I was curious, so I went to the Carrot Museum Website. It was actually quite interesting and a little odd too. I spent way to much time this morning looking around and reading on the site. My daughter G was quite thrilled to know that there was so much information on the carrot, since the carrot is one of her favorite foods.
One of the interesting facts that I read was on baby carrots. I knew the store baby carrots were not real baby carrots. But so many people complain that they are not frugal. I have read and heard many times why you should not buy them because so much of the carrot has to be wasted. But did you know that is not entirely true. Baby carrots are made from reject carrots. Most people only want to buy nice looking long straight carrots. So a farmer got tired of all the waste of “ugly” carrots and came up with the baby carrot idea.
Here is what the Carrot Museum had to say and also some interesting facts they had on their site. If you want to know more about the carrot take a look around their site. I did not check out the whole site, so I do not know all that it contains, but overall I found it interesting.
Here are the facts:
“Manufactured” baby carrots , or cut and peel, are what you see most often in the shops – are carrot shaped slices of peeled carrots invented in the late 1980’s by Mike Yurosek, a California farmer, as a way of making use of carrots which are too twisted or knobbly for sale as full-size carrots. Yurosek was unhappy at having to discard as much as 400 tonnes of carrots a day because of their imperfections, and looked for a way to reclaim what would otherwise be a waste product. He was able to find an industrial green bean cutter, which cut his carrots into 5 cm lengths, and by placing these lengths into an industrial potato peeler, he created the baby carrot.
The much decreased waste is also used either for juicing or as animal fodder. Perhaps most important, the baby-cut method allows growers to use far more of the carrot than they used to. In the past, a third or more of a carrot crop could have been easily tossed away, but baby-cut allows more partial carrots to be used, and the peeling process actually removes less of the outer skin that you might imagine They are sold in single-serving packs with ranch dressing for dipping on the side. They’re passed out on airplanes and sold in plastic containers designed to fit in a car’s cup holder. At Disney World, and MacDonald’s burgers now come two ways: with fries or baby carrots.
Some Statistics:
In the US over 172 million tonnes of carrots are processed into baby peeled carrots.
In the US baby peeled carrots sales exceed US$400 million per annum.

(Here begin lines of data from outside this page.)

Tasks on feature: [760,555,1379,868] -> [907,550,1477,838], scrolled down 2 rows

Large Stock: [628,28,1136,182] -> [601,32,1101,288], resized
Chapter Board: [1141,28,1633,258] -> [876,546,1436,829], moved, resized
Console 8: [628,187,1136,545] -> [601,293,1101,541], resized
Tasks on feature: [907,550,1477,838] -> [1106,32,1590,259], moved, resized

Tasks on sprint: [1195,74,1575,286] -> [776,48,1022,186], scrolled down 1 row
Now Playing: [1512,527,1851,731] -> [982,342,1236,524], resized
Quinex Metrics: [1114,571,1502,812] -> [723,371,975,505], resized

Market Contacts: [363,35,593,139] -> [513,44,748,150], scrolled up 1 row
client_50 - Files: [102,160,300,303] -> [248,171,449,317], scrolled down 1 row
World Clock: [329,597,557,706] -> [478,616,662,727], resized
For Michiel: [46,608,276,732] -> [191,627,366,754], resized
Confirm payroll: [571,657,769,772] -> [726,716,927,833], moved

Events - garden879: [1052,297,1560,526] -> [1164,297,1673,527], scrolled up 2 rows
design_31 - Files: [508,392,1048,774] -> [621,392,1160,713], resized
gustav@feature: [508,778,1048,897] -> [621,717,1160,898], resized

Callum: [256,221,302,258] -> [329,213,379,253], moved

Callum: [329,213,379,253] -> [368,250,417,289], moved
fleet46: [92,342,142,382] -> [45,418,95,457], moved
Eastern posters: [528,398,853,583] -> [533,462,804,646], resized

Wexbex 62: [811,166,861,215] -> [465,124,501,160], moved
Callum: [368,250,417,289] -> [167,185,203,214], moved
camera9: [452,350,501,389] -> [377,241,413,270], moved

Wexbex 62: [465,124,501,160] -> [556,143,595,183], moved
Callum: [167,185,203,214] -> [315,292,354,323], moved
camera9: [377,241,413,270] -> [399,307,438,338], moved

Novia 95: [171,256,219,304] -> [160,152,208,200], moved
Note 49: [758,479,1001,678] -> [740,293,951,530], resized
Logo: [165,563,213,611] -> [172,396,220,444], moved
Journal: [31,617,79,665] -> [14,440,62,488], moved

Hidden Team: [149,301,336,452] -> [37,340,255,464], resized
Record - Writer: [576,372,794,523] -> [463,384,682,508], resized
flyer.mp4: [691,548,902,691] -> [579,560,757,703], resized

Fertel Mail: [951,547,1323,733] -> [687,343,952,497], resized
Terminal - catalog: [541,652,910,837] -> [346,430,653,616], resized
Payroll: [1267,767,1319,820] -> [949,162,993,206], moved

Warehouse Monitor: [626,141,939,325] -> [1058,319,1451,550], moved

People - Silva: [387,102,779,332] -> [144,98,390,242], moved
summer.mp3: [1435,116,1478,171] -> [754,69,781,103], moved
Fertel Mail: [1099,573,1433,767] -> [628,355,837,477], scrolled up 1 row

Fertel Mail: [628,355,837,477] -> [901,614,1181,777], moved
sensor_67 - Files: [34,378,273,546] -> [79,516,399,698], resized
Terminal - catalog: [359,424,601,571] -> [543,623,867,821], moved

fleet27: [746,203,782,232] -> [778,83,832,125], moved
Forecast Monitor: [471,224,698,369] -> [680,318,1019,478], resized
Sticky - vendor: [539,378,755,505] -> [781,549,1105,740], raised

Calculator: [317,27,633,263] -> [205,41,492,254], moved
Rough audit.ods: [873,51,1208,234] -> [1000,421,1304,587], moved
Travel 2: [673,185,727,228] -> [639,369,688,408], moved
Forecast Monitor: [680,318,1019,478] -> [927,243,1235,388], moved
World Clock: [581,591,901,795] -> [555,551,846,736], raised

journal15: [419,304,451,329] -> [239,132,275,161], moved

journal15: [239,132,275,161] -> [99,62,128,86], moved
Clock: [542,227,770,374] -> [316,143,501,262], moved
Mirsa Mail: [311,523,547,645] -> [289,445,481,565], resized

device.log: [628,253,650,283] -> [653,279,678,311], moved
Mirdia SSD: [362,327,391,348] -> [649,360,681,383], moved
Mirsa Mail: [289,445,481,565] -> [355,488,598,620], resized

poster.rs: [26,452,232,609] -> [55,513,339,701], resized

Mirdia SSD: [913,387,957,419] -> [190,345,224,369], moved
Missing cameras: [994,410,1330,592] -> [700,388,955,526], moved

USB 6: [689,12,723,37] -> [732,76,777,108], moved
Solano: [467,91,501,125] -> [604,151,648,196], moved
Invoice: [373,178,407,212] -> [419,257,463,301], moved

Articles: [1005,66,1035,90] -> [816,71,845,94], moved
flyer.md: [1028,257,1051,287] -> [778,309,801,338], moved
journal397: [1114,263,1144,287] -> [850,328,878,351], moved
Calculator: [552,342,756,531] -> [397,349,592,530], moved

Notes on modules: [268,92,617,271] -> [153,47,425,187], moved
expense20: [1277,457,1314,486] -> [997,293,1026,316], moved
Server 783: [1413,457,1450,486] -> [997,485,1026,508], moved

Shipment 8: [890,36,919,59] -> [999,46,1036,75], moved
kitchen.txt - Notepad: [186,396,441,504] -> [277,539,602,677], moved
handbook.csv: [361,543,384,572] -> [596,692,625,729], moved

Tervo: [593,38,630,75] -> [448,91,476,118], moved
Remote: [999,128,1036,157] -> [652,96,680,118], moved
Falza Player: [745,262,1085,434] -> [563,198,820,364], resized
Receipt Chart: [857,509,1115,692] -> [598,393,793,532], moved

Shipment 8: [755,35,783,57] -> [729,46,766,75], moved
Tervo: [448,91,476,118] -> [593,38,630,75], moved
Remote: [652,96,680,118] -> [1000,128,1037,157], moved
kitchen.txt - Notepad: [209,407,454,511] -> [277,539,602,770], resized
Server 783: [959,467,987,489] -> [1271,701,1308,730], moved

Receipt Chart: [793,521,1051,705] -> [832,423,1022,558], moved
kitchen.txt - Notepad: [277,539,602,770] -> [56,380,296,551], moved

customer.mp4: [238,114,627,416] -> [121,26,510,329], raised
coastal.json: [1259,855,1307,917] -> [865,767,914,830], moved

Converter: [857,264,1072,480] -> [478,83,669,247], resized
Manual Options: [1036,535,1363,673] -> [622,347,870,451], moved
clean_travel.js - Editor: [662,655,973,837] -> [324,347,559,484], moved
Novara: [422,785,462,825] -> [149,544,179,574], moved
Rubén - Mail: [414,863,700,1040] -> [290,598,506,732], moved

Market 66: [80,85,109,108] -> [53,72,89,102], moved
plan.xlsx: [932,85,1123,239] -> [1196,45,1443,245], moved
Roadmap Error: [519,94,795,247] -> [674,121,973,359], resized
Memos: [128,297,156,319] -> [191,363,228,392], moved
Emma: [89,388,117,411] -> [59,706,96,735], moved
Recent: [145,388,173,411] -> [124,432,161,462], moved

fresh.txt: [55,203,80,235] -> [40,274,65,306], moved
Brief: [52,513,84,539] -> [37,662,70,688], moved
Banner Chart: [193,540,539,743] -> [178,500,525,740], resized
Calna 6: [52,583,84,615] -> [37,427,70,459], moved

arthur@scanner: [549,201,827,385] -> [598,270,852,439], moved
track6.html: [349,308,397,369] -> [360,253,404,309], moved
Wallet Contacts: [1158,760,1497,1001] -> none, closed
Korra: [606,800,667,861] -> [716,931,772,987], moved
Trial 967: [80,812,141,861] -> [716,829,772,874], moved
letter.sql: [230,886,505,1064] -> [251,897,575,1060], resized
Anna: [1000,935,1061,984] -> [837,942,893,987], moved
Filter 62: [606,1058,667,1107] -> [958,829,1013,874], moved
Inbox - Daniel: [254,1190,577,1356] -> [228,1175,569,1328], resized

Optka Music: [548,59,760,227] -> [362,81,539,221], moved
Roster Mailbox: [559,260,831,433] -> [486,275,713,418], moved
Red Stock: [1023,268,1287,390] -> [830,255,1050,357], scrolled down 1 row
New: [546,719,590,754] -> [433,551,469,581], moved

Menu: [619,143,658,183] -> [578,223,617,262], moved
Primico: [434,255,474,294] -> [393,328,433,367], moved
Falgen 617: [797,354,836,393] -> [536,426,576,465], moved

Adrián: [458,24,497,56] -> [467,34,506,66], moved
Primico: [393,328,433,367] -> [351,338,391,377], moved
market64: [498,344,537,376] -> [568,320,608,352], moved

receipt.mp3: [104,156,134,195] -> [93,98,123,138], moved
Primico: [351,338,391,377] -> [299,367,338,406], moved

Overall carrot consumption in the US has increased by 33% through the introduction of baby peeled carrots.
In the US annual consumer spending on baby peeled carrots exceeds US$2.00 per head.
In 1999 baby peeled carrot purchases passed whole carrots. 94% of US consumers purchased baby peeled carrots while 90% had bought whole carrots. Purchases of baby peeled carrots were even ahead of fresh salad mixes.
Baby peeled carrots have the lion’s share of the carrot category accounting for over 80% of all retail carrot sales.
Up until 2000 baby carrots have dominated US produce department’s with excellent growth ahead of all other produce items.
newlyweds
What a neat site, I actually knew that about the baby carrots but didn’t know why they did that. I am glad you posted this site because I have planted carrots and I am not sure when to harvest but this site helped me alot. Thanks!
Lynn
I am glad you liked the site and found it helpful.
Krisi and Adam
Very interesting. Thanks for posting the info.